Home In Your Heart I love the original from ’62, but I thought I should include this remake with The Derek Trucks Band from 2002. It’s one of my favorite latter-day Burke recordings and ample proof that the man’s voice didn’t lose a step over the years. It’s also great to hear Trucks and band rise to the occasion – clearly they were fired up to play with their hero.
Goodbye Baby (Baby Goodbye) Among his many other vocations (including mortician and pharmacy owner), Burke served as archbishop of the United House of Prayer for All People. That’s probably why you can’t miss the gospel feel in some of his best recordings (and it comes through especially strong on his hair-raising live album from 1984, “Soul Alive!”). If King Solomon had held one of his services at the Apollo Theater, it probably would’ve sounded a lot like this minor hit from 1964.
Won’t You Give Him… In 1999, Robert Cray recorded a great cover of this hidden treasure from Burke’s first Atlantic album, the aptly titled “Rock ‘N Soul.” But Cray couldn’t top the original version of Won’t You Give Him (One More Chance), which includes some tasty 12-string guitar (probably courtesy of session man Billy Butler) and fairly advanced, almost Beatle-esque chord changes.
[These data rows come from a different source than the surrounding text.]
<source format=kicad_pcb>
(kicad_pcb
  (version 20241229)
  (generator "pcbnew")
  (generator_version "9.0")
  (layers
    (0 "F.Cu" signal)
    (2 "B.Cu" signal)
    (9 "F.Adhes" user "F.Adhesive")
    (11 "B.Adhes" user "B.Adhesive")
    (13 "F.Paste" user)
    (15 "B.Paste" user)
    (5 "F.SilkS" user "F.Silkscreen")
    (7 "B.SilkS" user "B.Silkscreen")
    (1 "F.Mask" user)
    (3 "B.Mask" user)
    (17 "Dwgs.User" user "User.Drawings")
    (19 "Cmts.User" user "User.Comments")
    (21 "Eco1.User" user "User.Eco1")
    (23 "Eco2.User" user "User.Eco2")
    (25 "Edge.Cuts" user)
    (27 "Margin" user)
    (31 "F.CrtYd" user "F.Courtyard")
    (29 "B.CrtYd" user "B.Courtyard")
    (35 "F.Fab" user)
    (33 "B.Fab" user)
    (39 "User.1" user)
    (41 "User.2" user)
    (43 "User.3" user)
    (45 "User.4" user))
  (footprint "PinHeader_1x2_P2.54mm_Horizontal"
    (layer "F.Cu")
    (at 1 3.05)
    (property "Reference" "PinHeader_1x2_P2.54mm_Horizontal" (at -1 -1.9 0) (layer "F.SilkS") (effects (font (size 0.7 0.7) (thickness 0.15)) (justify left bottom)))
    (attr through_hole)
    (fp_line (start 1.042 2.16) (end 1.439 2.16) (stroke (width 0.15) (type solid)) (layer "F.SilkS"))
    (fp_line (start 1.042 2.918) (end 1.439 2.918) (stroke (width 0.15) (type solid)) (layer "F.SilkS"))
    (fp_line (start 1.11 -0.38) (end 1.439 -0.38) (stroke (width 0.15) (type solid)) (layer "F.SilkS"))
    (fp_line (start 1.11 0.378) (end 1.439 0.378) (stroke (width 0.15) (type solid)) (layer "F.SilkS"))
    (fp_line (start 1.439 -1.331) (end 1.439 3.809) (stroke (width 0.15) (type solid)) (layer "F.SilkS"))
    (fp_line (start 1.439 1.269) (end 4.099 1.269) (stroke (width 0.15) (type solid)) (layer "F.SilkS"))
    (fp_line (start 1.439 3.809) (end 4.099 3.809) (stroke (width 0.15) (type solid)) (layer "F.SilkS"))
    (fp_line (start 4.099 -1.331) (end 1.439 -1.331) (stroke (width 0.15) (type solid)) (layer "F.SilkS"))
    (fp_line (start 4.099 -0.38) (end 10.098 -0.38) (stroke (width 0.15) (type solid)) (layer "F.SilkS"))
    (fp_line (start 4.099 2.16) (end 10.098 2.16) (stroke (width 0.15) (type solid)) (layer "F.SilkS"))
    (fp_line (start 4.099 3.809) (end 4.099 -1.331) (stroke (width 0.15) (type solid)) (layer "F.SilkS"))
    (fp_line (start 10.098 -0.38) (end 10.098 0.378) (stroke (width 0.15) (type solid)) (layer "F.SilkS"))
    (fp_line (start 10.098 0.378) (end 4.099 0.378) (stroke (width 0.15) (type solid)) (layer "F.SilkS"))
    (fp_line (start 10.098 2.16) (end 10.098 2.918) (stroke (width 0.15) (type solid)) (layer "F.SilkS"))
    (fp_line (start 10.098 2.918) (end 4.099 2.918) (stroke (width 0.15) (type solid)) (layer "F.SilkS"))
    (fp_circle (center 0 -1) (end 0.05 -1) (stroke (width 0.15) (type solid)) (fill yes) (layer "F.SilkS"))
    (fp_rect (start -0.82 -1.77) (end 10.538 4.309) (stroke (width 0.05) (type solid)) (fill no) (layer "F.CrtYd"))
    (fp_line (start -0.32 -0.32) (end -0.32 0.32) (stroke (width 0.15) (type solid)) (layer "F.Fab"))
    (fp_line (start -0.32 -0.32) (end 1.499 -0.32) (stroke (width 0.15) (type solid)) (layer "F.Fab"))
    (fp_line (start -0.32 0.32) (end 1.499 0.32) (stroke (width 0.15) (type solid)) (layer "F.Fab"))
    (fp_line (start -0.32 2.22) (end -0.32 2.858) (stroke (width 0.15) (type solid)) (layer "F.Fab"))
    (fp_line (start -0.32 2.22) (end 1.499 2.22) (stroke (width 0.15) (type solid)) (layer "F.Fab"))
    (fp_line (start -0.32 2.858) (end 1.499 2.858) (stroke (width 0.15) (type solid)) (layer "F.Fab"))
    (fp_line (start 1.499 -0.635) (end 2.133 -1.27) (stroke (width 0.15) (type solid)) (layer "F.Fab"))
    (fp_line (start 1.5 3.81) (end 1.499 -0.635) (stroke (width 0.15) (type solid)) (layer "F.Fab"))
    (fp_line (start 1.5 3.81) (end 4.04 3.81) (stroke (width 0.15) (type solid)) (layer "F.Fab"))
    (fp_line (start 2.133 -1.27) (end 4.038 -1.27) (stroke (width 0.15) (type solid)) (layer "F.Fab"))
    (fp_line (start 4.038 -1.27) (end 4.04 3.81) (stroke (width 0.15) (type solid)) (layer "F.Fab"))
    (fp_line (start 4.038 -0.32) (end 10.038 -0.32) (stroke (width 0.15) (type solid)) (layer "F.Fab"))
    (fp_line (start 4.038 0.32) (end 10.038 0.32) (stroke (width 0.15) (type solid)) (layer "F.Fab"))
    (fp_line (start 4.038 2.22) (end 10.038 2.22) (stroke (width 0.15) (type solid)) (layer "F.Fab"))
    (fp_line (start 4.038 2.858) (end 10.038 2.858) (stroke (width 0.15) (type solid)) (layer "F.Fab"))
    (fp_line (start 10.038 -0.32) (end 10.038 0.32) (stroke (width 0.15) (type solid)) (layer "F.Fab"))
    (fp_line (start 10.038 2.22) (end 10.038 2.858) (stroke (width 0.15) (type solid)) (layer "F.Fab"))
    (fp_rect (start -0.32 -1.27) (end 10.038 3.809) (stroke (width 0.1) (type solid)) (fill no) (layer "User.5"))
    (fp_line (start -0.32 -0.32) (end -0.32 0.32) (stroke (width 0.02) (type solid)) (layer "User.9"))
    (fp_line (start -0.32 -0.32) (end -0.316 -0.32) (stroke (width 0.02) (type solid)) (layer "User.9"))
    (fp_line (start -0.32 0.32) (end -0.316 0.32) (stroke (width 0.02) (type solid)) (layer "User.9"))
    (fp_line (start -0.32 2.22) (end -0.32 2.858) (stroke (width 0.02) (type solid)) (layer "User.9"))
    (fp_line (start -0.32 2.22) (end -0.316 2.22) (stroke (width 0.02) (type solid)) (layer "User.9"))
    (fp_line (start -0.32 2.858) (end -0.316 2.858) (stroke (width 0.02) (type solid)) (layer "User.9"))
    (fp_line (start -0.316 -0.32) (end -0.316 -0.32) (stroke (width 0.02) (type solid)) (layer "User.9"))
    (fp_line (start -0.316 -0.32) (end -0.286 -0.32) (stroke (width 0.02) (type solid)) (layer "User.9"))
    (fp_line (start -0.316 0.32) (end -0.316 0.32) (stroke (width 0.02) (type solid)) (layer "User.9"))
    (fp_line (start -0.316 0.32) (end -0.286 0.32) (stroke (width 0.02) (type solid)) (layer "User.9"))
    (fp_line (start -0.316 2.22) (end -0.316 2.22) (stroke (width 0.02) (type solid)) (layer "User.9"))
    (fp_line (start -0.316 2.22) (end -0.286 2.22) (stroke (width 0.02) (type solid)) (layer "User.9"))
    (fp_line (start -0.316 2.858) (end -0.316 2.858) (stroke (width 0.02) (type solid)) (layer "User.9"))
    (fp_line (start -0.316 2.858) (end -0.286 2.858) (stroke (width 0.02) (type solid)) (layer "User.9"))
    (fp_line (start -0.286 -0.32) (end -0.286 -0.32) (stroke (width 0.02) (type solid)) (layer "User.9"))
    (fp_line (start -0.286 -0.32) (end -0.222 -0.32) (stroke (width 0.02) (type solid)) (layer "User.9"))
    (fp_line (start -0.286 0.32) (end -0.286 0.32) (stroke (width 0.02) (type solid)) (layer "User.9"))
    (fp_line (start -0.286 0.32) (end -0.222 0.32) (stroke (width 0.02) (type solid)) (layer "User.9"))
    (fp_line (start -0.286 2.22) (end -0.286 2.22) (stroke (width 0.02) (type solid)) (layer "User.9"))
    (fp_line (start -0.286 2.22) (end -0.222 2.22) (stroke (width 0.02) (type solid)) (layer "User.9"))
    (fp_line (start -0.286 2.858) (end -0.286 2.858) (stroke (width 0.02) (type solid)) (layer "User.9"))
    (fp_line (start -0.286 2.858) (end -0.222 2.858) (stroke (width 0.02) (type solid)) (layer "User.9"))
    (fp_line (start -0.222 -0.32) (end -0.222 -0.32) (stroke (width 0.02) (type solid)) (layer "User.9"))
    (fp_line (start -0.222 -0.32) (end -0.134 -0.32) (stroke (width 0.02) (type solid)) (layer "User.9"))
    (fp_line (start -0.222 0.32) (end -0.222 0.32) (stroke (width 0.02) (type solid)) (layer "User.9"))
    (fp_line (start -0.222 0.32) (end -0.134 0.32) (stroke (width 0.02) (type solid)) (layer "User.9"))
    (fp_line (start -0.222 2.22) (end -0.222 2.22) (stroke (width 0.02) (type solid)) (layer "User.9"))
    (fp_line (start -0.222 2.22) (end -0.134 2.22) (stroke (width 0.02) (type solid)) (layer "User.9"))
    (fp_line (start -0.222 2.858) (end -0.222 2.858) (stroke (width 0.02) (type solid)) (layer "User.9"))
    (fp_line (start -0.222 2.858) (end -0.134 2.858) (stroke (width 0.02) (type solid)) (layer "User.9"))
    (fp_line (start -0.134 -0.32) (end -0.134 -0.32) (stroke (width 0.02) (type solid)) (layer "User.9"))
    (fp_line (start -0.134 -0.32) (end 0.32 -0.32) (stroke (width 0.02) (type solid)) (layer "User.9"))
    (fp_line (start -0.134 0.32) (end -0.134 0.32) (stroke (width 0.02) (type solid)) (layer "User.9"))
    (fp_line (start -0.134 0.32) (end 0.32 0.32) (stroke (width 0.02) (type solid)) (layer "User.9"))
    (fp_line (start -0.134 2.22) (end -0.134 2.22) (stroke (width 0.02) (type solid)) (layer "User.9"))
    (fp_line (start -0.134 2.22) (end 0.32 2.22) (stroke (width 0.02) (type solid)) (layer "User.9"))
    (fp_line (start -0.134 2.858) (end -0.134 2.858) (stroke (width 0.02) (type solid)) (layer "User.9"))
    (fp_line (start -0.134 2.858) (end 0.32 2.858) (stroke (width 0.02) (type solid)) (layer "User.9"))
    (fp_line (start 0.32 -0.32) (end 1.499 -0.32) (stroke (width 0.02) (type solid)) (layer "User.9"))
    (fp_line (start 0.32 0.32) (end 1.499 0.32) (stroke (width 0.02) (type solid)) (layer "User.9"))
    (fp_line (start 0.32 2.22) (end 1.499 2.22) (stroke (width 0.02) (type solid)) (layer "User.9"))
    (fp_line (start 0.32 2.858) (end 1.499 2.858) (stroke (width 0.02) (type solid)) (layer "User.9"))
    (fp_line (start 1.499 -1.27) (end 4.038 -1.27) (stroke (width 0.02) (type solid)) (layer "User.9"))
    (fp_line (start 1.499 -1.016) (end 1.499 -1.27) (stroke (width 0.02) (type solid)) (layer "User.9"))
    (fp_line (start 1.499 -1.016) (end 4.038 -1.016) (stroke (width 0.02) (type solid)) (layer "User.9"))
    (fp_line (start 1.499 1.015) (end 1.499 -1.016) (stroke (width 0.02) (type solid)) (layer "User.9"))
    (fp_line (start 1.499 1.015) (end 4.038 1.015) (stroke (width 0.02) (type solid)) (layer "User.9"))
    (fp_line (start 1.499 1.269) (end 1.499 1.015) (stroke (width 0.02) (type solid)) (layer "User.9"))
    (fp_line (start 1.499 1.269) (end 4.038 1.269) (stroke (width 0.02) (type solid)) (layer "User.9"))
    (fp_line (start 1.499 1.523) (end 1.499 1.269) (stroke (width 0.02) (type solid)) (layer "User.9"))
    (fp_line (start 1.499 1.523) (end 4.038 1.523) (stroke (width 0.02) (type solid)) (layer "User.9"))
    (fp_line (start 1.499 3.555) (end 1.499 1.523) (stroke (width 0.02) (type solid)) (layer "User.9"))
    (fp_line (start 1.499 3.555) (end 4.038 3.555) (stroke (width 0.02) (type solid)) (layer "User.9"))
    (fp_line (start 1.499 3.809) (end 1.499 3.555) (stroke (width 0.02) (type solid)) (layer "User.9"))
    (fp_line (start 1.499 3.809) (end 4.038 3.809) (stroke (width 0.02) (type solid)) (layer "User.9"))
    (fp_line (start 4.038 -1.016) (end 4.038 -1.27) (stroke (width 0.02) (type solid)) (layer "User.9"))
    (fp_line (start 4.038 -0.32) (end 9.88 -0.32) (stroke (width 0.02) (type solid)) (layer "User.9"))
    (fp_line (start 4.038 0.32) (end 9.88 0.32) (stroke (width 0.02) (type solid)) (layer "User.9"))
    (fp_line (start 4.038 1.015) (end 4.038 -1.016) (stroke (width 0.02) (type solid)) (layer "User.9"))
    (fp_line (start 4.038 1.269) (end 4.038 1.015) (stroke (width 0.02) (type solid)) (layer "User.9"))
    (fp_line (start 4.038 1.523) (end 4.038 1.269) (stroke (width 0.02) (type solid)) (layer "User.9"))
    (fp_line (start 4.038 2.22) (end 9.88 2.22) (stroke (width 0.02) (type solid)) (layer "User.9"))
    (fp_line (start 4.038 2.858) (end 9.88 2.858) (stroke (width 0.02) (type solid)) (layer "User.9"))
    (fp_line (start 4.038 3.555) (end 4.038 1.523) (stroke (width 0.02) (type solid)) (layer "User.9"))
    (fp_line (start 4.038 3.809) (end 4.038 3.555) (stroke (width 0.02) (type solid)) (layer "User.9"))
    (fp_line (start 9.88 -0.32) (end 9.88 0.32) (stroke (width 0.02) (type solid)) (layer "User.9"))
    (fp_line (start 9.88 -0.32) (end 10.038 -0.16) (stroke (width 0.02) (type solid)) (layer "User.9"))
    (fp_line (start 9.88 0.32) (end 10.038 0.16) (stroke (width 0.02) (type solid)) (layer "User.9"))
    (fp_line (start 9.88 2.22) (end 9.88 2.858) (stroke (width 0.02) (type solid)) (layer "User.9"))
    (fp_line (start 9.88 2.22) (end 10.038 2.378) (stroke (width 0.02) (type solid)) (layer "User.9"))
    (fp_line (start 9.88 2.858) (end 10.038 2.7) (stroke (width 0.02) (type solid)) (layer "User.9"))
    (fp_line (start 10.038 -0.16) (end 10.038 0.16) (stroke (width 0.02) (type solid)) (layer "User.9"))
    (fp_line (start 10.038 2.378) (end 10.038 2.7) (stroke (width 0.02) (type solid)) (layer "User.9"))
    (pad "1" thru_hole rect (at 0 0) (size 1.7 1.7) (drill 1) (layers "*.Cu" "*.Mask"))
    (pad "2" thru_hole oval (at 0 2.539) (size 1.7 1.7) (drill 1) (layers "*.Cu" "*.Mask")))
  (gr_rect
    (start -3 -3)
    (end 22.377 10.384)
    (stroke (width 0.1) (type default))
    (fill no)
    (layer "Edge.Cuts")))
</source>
Interestingly, it didn’t make the essential Burke anthology on Rhino, “Home in Your Heart,” but it certainly ranks as one of my all-time favorites.
Everybody Needs Somebody To Love Among King Solomon’s many admirers were the Rolling Stones, who gave this tune a garage-rock feel in ’65. And as much as Burke appreciated the gesture, he couldn’t help making a few pointed comments about the songwriting credits for his ’64 hit (from “The Last Sultan: The Life and Times of Ahmet Ertegun,” by Robert Greenfield): “I wrote the song and Jerry (Wexler) suggested I had to put his and Bert Bern’s name on the song so somebody would play it. We bickered constantly over the fact he wouldn’t give back the writing and publishing and that carried on until his demise. They’re still credited and they’re getting 75 percent because Jerry escalated the ownership once the record took off and groups like the Rolling Stones recorded it.”
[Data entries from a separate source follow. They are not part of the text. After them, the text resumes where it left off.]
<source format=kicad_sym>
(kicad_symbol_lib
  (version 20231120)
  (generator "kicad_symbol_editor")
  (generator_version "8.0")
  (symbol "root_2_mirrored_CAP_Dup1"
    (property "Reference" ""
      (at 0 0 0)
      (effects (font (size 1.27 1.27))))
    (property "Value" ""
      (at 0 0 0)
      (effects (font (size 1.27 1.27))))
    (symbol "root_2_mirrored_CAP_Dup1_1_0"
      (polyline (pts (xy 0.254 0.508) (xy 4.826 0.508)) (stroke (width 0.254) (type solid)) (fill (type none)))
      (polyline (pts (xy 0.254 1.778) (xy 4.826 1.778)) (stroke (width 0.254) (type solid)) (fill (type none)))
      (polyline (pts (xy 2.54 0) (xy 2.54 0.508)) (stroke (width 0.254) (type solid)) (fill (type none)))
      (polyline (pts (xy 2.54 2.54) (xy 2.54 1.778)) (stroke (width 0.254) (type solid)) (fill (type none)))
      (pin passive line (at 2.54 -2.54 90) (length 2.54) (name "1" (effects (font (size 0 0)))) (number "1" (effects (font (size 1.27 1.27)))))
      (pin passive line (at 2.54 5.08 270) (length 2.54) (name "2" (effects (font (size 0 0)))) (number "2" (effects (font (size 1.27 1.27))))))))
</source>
Got to Get You Off My Mind Here’s a pop-flavored number from ’65 that sounds like it was pulled right out of the Sam Cooke catalog (well, maybe if you ignore the churchy choir). Burke often performed it live, which makes sense given its universal appeal and killer hook. If anything, it demonstrates that Burke might’ve been one of Atlantic’s better songwriters – no mean feat when you consider the likes of Leiber, Stoller, Berns, Doc Pomus and Mort Shuman.
Maggie’s Farm Think of all the great artists who have covered Bob Dylan over the years. Now listen to Burke’s ballsy remake of Maggie’s Farm from early ’65. Surely it ranks among the very best Bob covers. I couldn’t resist sharing a few interesting factoids about this tune, courtesy of Wikipedia (yeah, I occasionally borrow from the site’s Knowledge Monks): flip side of his #2 R&B hit Tonight’s the Night… released prior to Dylan’s single and outperformed it on the charts… one of the first Dylan covers by a black artist… But most important, it almost out-rocks the original.
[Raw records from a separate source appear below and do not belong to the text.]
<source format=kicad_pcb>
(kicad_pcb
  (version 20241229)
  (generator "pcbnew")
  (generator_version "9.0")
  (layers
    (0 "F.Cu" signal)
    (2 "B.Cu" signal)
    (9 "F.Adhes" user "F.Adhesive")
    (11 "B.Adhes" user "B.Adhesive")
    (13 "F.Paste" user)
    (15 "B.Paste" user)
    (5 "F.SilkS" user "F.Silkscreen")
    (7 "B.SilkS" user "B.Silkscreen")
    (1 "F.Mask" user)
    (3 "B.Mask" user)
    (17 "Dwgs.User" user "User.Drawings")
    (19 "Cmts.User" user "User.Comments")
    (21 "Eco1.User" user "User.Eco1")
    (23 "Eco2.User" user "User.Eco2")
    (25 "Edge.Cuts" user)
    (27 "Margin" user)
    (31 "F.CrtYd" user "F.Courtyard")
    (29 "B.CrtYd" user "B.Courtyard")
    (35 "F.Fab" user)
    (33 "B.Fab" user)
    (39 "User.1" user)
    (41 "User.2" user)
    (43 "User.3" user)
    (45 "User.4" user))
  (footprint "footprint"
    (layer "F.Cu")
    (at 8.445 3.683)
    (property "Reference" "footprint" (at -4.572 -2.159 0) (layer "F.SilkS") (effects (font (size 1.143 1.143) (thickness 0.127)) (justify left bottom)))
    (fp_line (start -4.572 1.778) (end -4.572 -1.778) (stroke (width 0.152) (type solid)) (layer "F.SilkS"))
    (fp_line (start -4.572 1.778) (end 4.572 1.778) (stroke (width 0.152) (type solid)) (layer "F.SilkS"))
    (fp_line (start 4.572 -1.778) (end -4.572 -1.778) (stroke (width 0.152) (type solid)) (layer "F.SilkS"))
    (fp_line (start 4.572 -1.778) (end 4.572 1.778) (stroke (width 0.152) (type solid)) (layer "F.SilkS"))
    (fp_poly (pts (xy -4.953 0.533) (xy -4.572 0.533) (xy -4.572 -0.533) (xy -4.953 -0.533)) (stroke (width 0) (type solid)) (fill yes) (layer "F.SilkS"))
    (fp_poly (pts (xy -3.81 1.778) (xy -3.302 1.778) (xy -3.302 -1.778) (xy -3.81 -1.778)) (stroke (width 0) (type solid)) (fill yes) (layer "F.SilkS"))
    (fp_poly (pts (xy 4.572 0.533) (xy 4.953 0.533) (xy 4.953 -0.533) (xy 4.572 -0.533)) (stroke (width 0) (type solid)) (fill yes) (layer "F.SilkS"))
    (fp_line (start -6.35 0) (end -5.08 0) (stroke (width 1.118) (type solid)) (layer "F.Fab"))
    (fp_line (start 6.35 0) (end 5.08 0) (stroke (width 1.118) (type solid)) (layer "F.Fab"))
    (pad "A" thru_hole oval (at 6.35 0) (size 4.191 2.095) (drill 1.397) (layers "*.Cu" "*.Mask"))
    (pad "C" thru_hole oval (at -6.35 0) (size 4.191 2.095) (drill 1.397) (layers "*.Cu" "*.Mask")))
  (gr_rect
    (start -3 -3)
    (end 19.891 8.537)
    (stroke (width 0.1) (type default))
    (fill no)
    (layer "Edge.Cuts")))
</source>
Burke’s popularity waned during his last four years with Atlantic, but the material was consistently strong (including some deep soul he recorded in Muscle Shoals with the Swampers). And it’s hard to imagine a more satisfying comeback than the one that began with Burke’s 2002 release “Don’t Give Up On Me.” Let’s save a few of those nuggets for a future post.
Solomon Burke gives it up for his faithful and then launches into Don’t Give Up On Me – live at the 2003 Pinkpop Festival in Landgraaf, Netherlands, where King Solomon obviously had a strong following.